Satchel
Satchel

Reputation: 16724

recommended way or plugin to create google sitemaps for ruby on rails app?

I did a quick Google search and didn't see anything super-great to automate creation and updating of my google sitemap for the ruby on rails app. Any suggestions?

Upvotes: 3

Views: 2021

Answers (4)

Karl Varga
Karl Varga

Reputation: 304

I would recommend that you check out the sitemap_generator gem. It handles all of these issues for you...and really, who wants to mess around authoring XML?

Here is an example sitemap to show how you use your Rails models and path helpers to generate your sitemap URLs:

# config/sitemap.rb
SitemapGenerator::Sitemap.default_host = "http://www.example.com"
SitemapGenerator::Sitemap.create do
  add '/contact_us'
  Content.find_each do |content|
    add content_path(content), :lastmod => content.updated_at
  end
end

Then you use Rake tasks to refresh as often as you would like. It really is that simple :)

Upvotes: 0

MikeH
MikeH

Reputation: 866

The Google Sitemap Generator is Google's official release. It's easy to set up and configure.

http://code.google.com/p/googlesitemapgenerator/

Upvotes: 0

John Topley
John Topley

Reputation: 115362

I added a dynamic sitemap to a blog application just recently. These steps should get you started.

Add this route towards the bottom of your config/routes.rb file (more specific routes should be listed above it):

map.sitemap '/sitemap.xml', :controller => 'sitemap'

Create the SitemapController (app/controllers/sitemap_controller):

class SitemapController < ApplicationController
  layout nil

  def index
    headers['Content-Type'] = 'application/xml'
    last_post = Post.last
    if stale?(:etag => last_post, :last_modified => last_post.updated_at.utc)
      respond_to do |format|
        format.xml { @posts = Post.sitemap } # sitemap is a named scope
      end
    end
  end
end

—As you can see, this is for a blog, so is using a Post model.

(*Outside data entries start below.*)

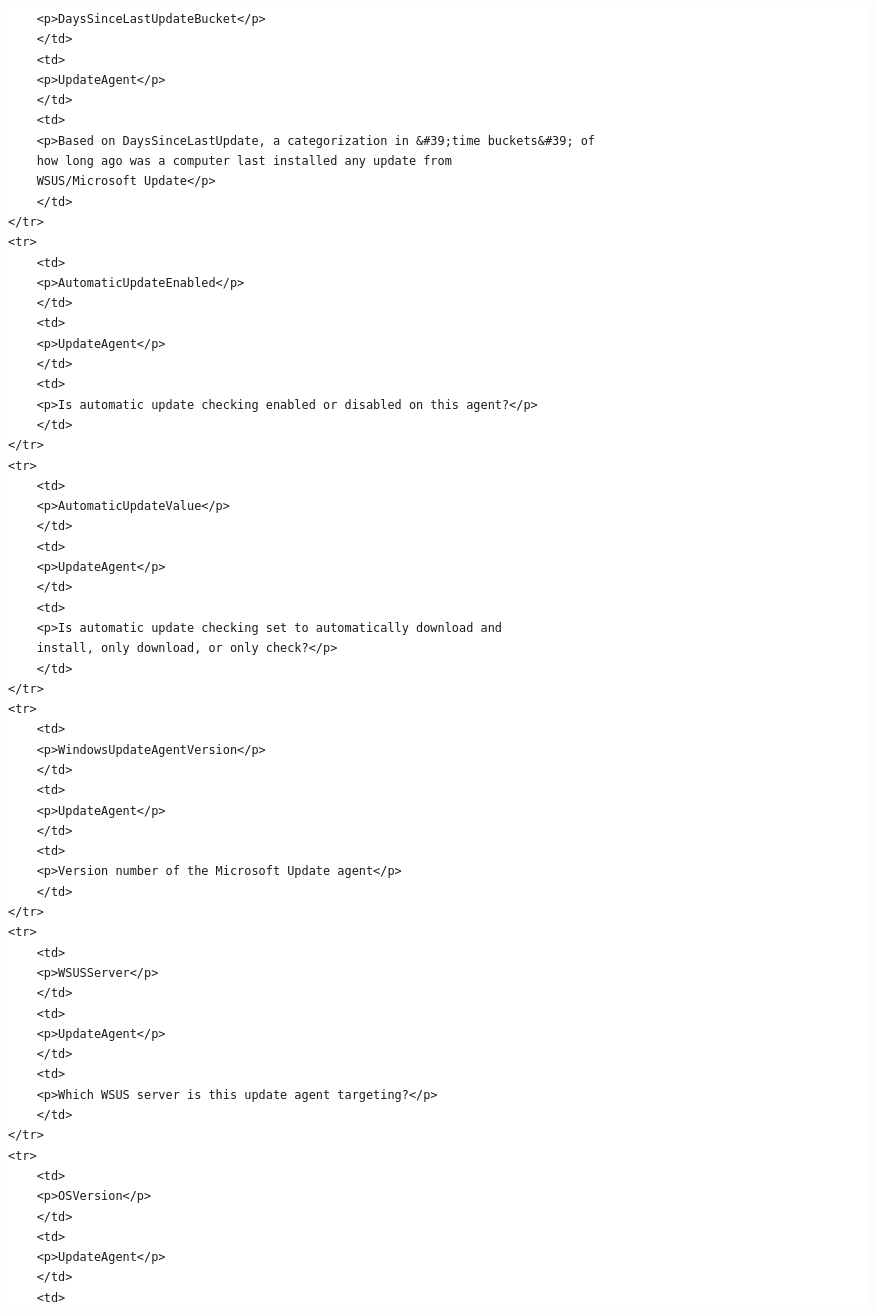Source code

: 		<p>DaysSinceLastUpdateBucket</p>
		</td>
		<td>
		<p>UpdateAgent</p>
		</td>
		<td>
		<p>Based on DaysSinceLastUpdate, a categorization in &#39;time buckets&#39; of
		how long ago was a computer last installed any update from
		WSUS/Microsoft Update</p>
		</td>
	</tr>
	<tr>
		<td>
		<p>AutomaticUpdateEnabled</p>
		</td>
		<td>
		<p>UpdateAgent</p>
		</td>
		<td>
		<p>Is automatic update checking enabled or disabled on this agent?</p>
		</td>
	</tr>
	<tr>
		<td>
		<p>AutomaticUpdateValue</p>
		</td>
		<td>
		<p>UpdateAgent</p>
		</td>
		<td>
		<p>Is automatic update checking set to automatically download and
		install, only download, or only check?</p>
		</td>
	</tr>
	<tr>
		<td>
		<p>WindowsUpdateAgentVersion</p>
		</td>
		<td>
		<p>UpdateAgent</p>
		</td>
		<td>
		<p>Version number of the Microsoft Update agent</p>
		</td>
	</tr>
	<tr>
		<td>
		<p>WSUSServer</p>
		</td>
		<td>
		<p>UpdateAgent</p>
		</td>
		<td>
		<p>Which WSUS server is this update agent targeting?</p>
		</td>
	</tr>
	<tr>
		<td>
		<p>OSVersion</p>
		</td>
		<td>
		<p>UpdateAgent</p>
		</td>
		<td>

This is the view template (app/views/sitemap/index.xml.builder):

base_url = "http://#{request.host_with_port}"
xml.instruct! :xml, :version=>'1.0'
xml.tag! 'urlset', 'xmlns' => 'http://www.sitemaps.org/schemas/sitemap/0.9' do
  for post in @posts do
    xml.tag! 'url' do
      xml.tag! 'loc', "#{base_url}#{post.permalink}"
      xml.tag! 'lastmod', post.last_modified
      xml.tag! 'changefreq', 'monthly'
      xml.tag! 'priority', '0.5'
    end
  end
end

That's it! You can test it by bringing up http://localhost:3000/sitemap.xml (if using Mongrel) in a browser, or perhaps by using cURL.

Note that the controller uses the stale? method to issue a HTTP 304 Not Modified response if there are no new posts sinces the sitemap was last requested.

Upvotes: 2

Rytis Lukoševičius
Rytis Lukoševičius

Reputation: 1288

I really wouldn't recommend using controller and simply routing to it like '/sitemap.xml', because if your sitemaps will grow it will waste resourses. It would be best to make a rake task and regenerate sitemaps every night or so, depending on how frequently the content changes.

If your site does not have anywhere near 50000 pages and you're not planing to have more then you can fit in one sitemap file then I suggest you use "Google Sitemaps with Ruby on Rails, Capistrano, and Cron" I know it works decently because I'm using it sucessfully atm.

Note: I would not suggest using authors way of copying sitemaps every time when deployment task is run, in my opinion it's not clean. It's better to use shared directory and symlink to it on deployment, then you'll be sure to have only one version of files and now wasting space if extra copies get left behind. I have this in my deploy.rb:

desc "Symlink the upload directories"
task :before_symlink do
  run "rm -drf #{release_path}/public/sitemaps"
  run "ln -s #{shared_path}/sitemaps #{release_path}/public/sitemaps"
end

Also you can use "Big sitemap" gem, but I have found it just now and can't tell you how good it is. It looks like it's really easy to setup this gem and it also uses your rails routes for link generation, so you'll have one problem less to solve than with the first solution.